Pour rappel, le déficit public de la France a atteint 5,5% du PIB en 2023 selon l'Insee, soit 15,8 milliards d'euros de plus que prévu. Ce qui avait conduit le gouvernement à annoncer en février 10 milliards d'euros d'économies sur le budget de l'État en 2024. Un nouvel effort de dix milliards d'euros a été ajouté début avril.
Jusqu'au dernier moment, l'exécutif avait maintenu sa prévision de déficit à 4,9% pour 2023, faisant fi d'une note confidentielle du Trésor estimant dès le mois de décembre que celle-ci était bien top optimiste, comme le révélait L'Opinion. Le gouvernement aurait-il dès lors manqué de sincérité? "Le ministre aurait pu, techniquement, annoncer que le déficit ne serait pas de 4,9 % mais de 5,2 %, ou 5,3 %. Il ne l’a pas fait, je pense qu’il a procrastiné", a indiqué devant les sénateurs François Ecalle, ancien magistrat de la Cour des comptes.
"On voit que 2023 se caractérise par une erreur de déficit qui est assez importante", a confirmé Mathieu Plane, directeur adjoint du département Analyse et prévision à l'OFCE. "La seule année où il y a eu autant d'erreur sur l'année en cours c'est 2008. Or, 2008 il y a eu une crise et une erreur de prévision sur la croissance, ce qui n'est pas le cas pour 2023: l'erreur de prévision est vraiment sur le déficit et pas sur la croissance", a ajouté l'économiste.

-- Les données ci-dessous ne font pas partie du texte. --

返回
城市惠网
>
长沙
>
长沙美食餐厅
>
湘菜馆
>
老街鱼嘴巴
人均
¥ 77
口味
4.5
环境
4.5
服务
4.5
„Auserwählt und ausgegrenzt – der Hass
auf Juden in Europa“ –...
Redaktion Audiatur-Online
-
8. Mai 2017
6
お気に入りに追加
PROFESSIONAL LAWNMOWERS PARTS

Il tient pour autant à relativiser en rappelant que si le déficit s'est creusé l'an passé c'est avant tout en raison de recettes fiscales moins importantes que prévu après "trois années exceptionnelles en termes de rentrées fiscales au regard de la croissance". En outre, "on est dans une situation un peu hors norme. On a des chocs assez inédits (...). L'épisode qu'on a vécu est difficile à comprendre". Un constat partagé par François Ecalle qui estime que "le chiffre aberrant c'était le déficit de 2022" et non celui de 2023: "En 2022, on a atteint un niveau record de prélèvements obligatoires, (...) après avoir fait 50 milliards d'euros de baisses d'impôts, ce n'était pas normal", a précisé le spécialiste des finances publiques, estimant que 2023 est finalement un "retour à la normale".

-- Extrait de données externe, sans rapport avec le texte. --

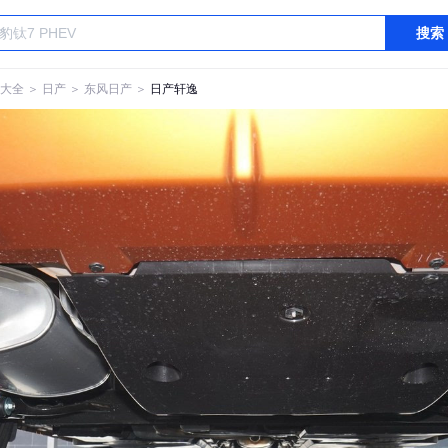
搜索
大全
＞
日产
＞
东风日产
＞
日产轩逸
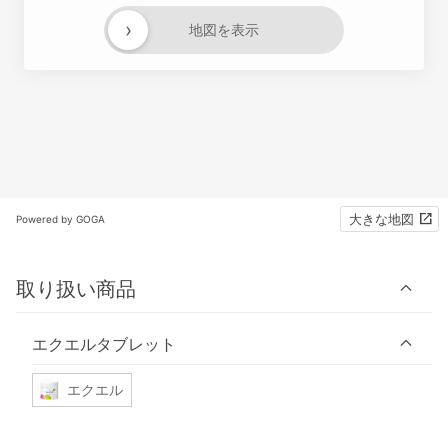
›
地図を表示
大きな地図
Powered by GOGA
取り扱い商品
エクエルタブレット
エクエル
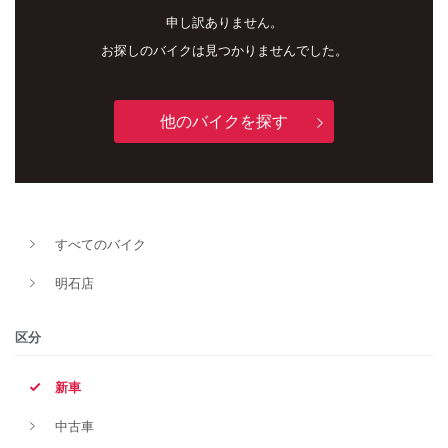
申し訳ありません。
お探しのバイクは見つかりませんでした。
他のバイクを探す
新車
中古車
すべてのバイク
明石店
明石店
タイプ
区分
新車
メーカー
中古車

L'UE plus que sceptique sur les prévisions 2024 et 2025
Les prévisions du gouvernement pour les deux prochaines années sont-elles plus crédibles? Pas vraiment à en croire les récentes prévisions de la Commission européenne. Pour elle, le déficit tricolore atteindra 5,3% en 2024, quand Bercy anticipe 5,1, après avoir espéré 4,4%. L'écart est encore plus grand pour 2025: 5,3% de déficit attendu par Bruxelles, contre 4,1% ciblés par le gouvernement.
Si la Commission européenne s'attend bien à voir le déficit baisser, notamment grâce au retrait d'aides publiques liées à l'énergie, ce recul "devrait être en partie compensé par la forte augmentation attendue des paiements d'intérêts sur la dette publique".
A Bercy, on s'oppose à ce constat en tablant sur un rebond économique important dans les prochaines années. Le ministère de l'Economie rappelle aussi à juste titre que Bruxelles ne tient pas compte dans ses prévisions des récentes économies annoncées par le gouvernement. La Commission estime en effet que ces économies manquent de "détails suffisants pour l'instant" mais met en garde contre leur possible "impact" sur le niveau de la croissance future.